Why is Mineral Oil Used in Thermal Heaters?

Thermal heaters, also known as thermal fluid heaters, employ the use of a thermal liquid such as water, glycol, mineral oil, synthetic liquids or aromatics as the source of heat transfer. The medium for transferring heat is circulated within a closed loop system to supply heat to the end user. Many applications primarily use mineral oil as a heat transfer medium.

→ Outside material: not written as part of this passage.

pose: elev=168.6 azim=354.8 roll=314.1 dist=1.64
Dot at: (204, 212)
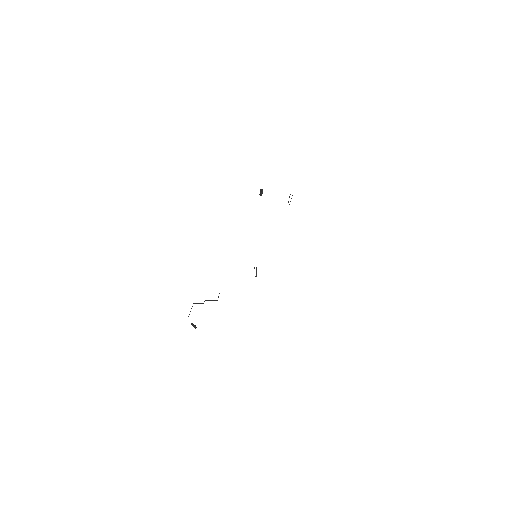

When it comes to selecting the best medium of heat transfer, a lot of factors are taken into account. For example, if the application requires a higher temperature range of up to 330 degrees Centigrade, a synthetic liquid would be preferred because of its thermal stability at high temperatures. On the other hand, mineral oil experiences about six times the rate of degradation if exposed to higher temperatures.  In such situations, the life expectancy of the transfer medium is considered which is determined by the liquid’s thermal stability. However, the life expectancy of the medium is not always affected by its thermal stability; there can be multiple operating problems that can influence the life expectancy as well. More than often, the hardware and mechanical issues dictate the duration of stay of the liquid medium in the system.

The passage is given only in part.